The embodiments of the invention in which an exclusive right or privilege is claimed are defined as follows:

1. A vertical gas flue for a heat exchanger, having a hopper at the bottom end of the gas flue, said hopper having an outlet opening for ash or the like, the gas flue being defined by generally vertical gas flue walls which include a plurality of interconnected, generally vertical gas flue tubes adapted for passage of a heat exchange medium therethrough, said tubes extending substantially in the longitudinal direction of the gas flue, the hopper comprising inclined hopper walls which include a plurality of interconnected inclined hopper tubes adapted for passage of the heat exchange medium therethrough, the inclined hopper walls meeting the gas flue tubes along a boundary edge at the top end of said inclined hopper walls, the hopper tubes communicating with the gas flue tubes, characterized in that the gas flue has at least a pentagonal or cylindrical cross-section, the boundary edge extends over the entire periphery of the gas flue, all the gas flue tubes are bent at the boundary edge, such that the bend of at least some gas flue tubes directs the respective tube outwardly away from the gas flue, the hopper tubes are run in parallel relationship to one another in each hopper wall.

2. A gas flue according to claim 1, wherein the hopper tubes are extensions of the gas flue tubes bent into the hopper wall at the boundary edge, those gas flue tubes for which there is no space in the hopper wall because of the tube pitch becoming too small being directed into headers after the outwardly away bending.

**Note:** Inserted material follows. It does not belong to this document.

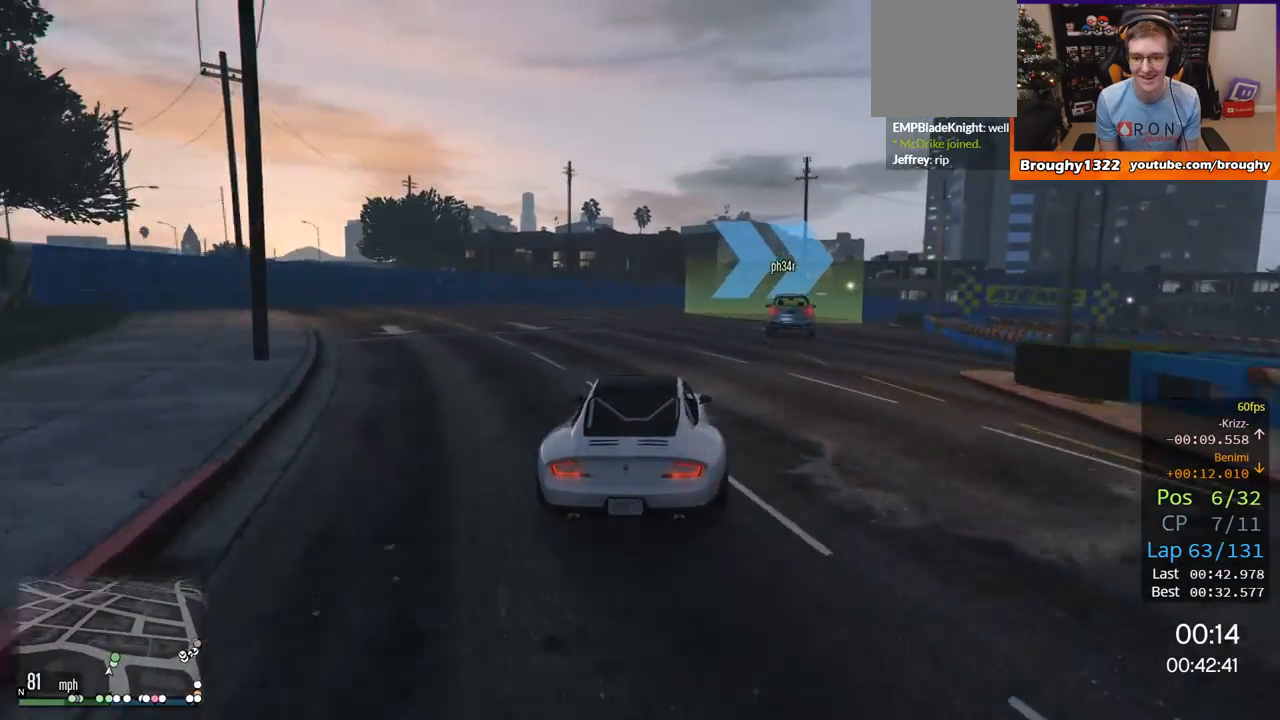
{"buttons": ["L2"], "left_stick": "up-right", "right_stick": "center", "events": [[100, "L2", "up"], [367, "L2", "down"], [467, "left_stick", "up-right"]]}
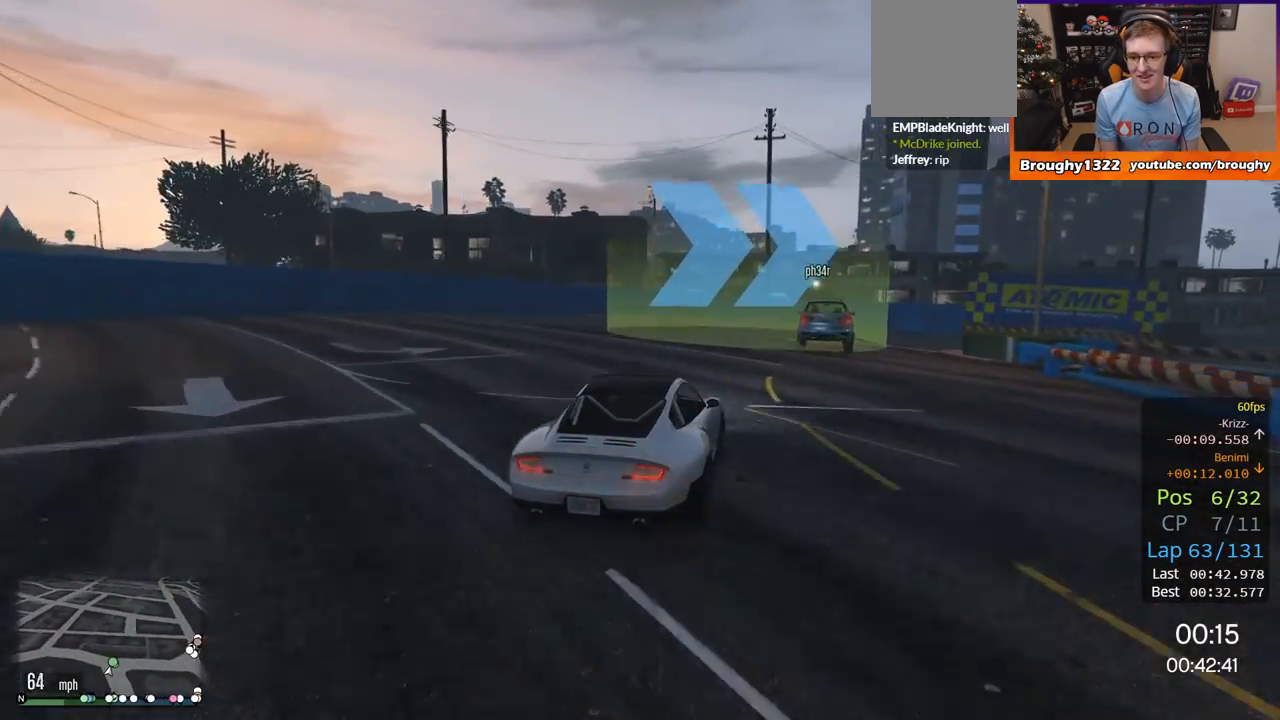
{"buttons": ["R2"], "left_stick": "right", "right_stick": "center", "events": [[67, "left_stick", "right"], [100, "L2", "up"], [501, "R2", "down"]]}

3. A gas flue according to claim 1 or claim 2, wherein the hopper outlet opening is substantially horizontal and is of oblong shape, the bottom edges of two vertical flat hopper walls define the short sides of the outlet opening, the said two vertical walls merge at their top edges into an inclined flat hopper wall in each case, the tubes of which are connected to the gas flue tubes at the boundary edge, and the bottom edges of another two inclined hopper walls define the two long sides of the hopper outlet opening and the tubes of the latter inclined hopper walls are connected at the top edge of said walls to tubes of the gas flue at the boundary edge.

4. A gas flue according to claim 1, wherein there is provided in the region of the boundary edge at least one header which connects the gas flue tubes and the hopper tubes.

5. A gas flue according to claim 4, wherein the header is constructed as a mixer for the medium flowing therethrough.

6. A gas flue according to claim 1 having support grids to support the hopper walls, wherein each support grid is mounted for pivoting about a substantially horizontal axis in the region of the hopper outlet opening and a substantially horizontal support ring is arranged around the gas flue in the region of the topmost point of the hopper, the support ring being connected to the support grids and being displaceable in the longitudinal direction of the gas flue.